**WHAT IS BEING ASKED:** All of the data that follows should be given again exactly, without its images.

[Opening RECORDS TO PROCESS section]

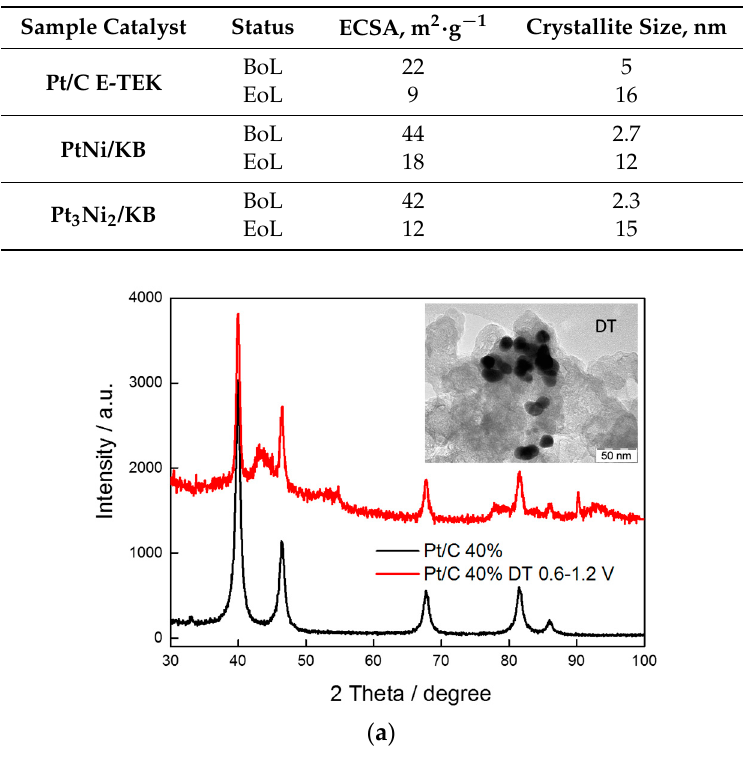
Figure 8. Histogram reporting the cell potential at 200 and 900 mA · cm − 2 for the MEAs based on the different cathodic catalysts before and after the ADT. Table 4. Electrochemical active surface area and crystallite size at the beginning and end of life for the different MEAs.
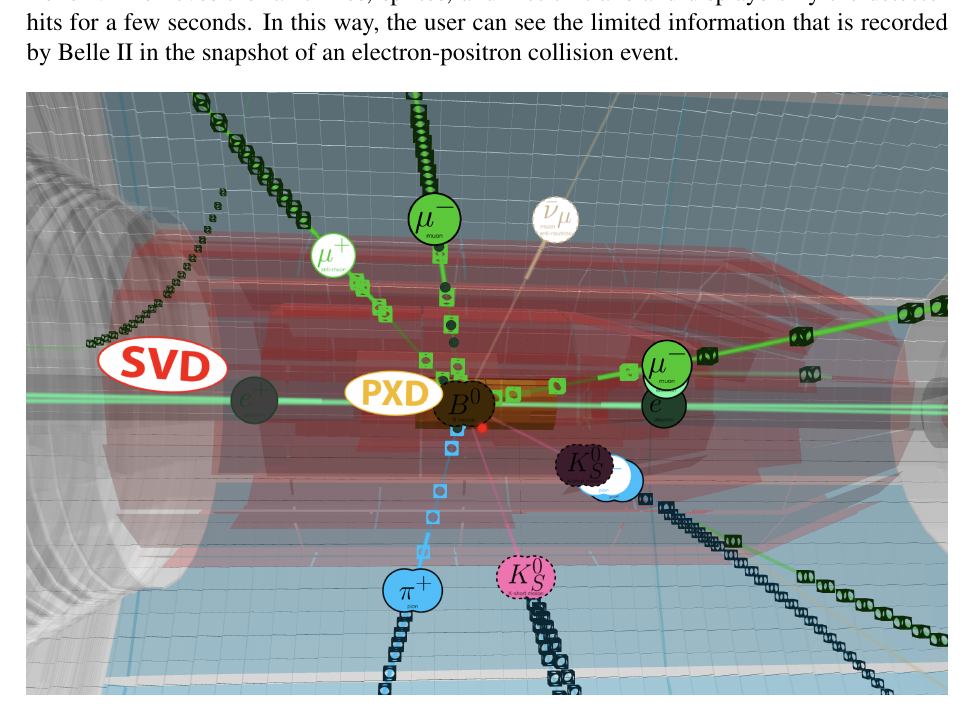
Figure 1. Snapshot of the animation of a typical e + e − → Υ (4 S ) → B 0 ¯ B 0 event, where B 0 → J /ψ K 0 ( µ + µ − )( π + π − ) and ¯ B 0 → D + µ − ν µ . The snapshot shows the faint lines for the entire event history, the sprites for and trails behind each particle, and the hollow cubes at each of the hits in the sensitive elements of the detectors. The B 0 sprite is at the centre of the pixel detector (PXD) that is contained within the five-layer silicon vertex detector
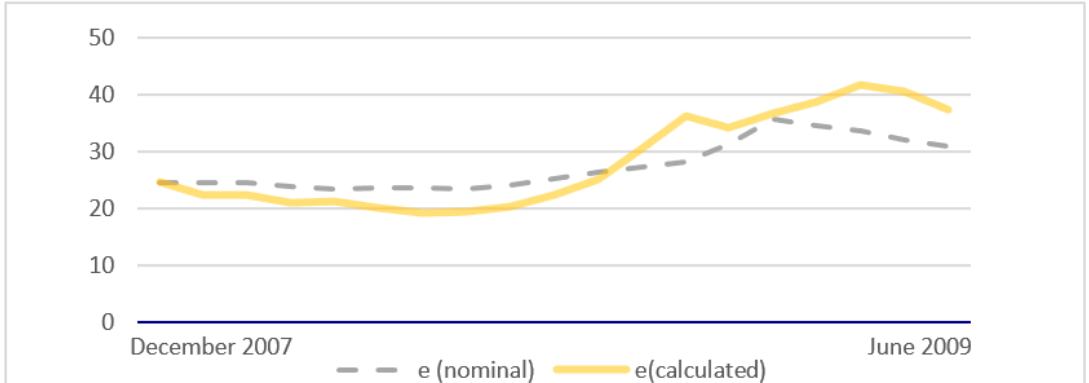
Figure 2. Calculated and nominal USD/RUR exchange rates (December 2007–June 2009, author’s calculations, monthly data).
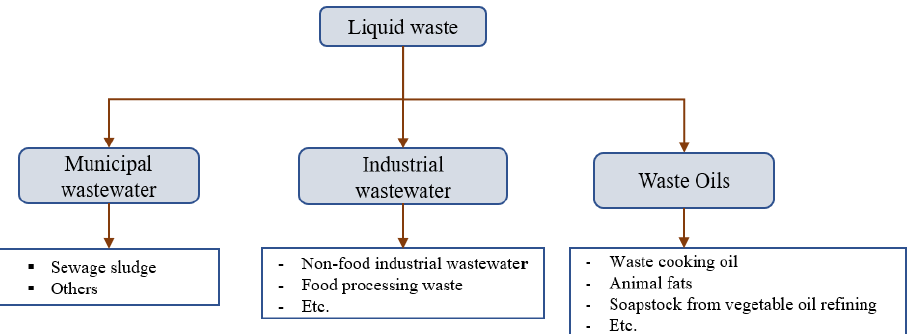
Figure 3. Classification of liquid biomass waste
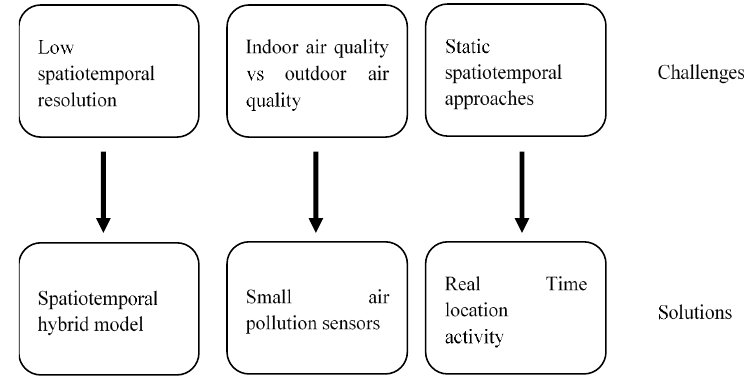
Figure 1. Exposure assessment challenges and their novel solutions.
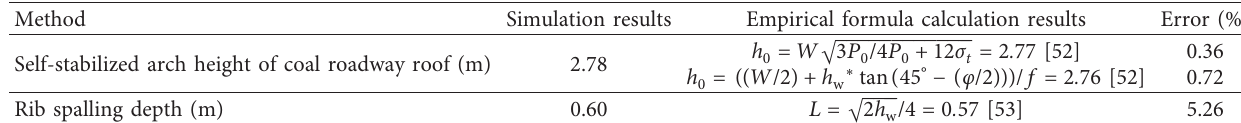
Table 3: Comparison of the results of simulation and empirical calculation of the self-stabilized arch height and rib spalling depth.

[Closing RECORDS TO PROCESS section]

**TASK ANSWER:**
Figure 8. Histogram reporting the cell potential at 200 and 900 mA · cm − 2 for the MEAs based on the different cathodic catalysts before and after the ADT. Table 4. Electrochemical active surface area and crystallite size at the beginning and end of life for the different MEAs.
Figure 1. Snapshot of the animation of a typical e + e − → Υ (4 S ) → B 0 ¯ B 0 event, where B 0 → J /ψ K 0 ( µ + µ − )( π + π − ) and ¯ B 0 → D + µ − ν µ . The snapshot shows the faint lines for the entire event history, the sprites for and trails behind each particle, and the hollow cubes at each of the hits in the sensitive elements of the detectors. The B 0 sprite is at the centre of the pixel detector (PXD) that is contained within the five-layer silicon vertex detector
Figure 2. Calculated and nominal USD/RUR exchange rates (December 2007–June 2009, author’s calculations, monthly data).
Figure 3. Classification of liquid biomass waste
Figure 1. Exposure assessment challenges and their novel solutions.
Table 3: Comparison of the results of simulation and empirical calculation of the self-stabilized arch height and rib spalling depth.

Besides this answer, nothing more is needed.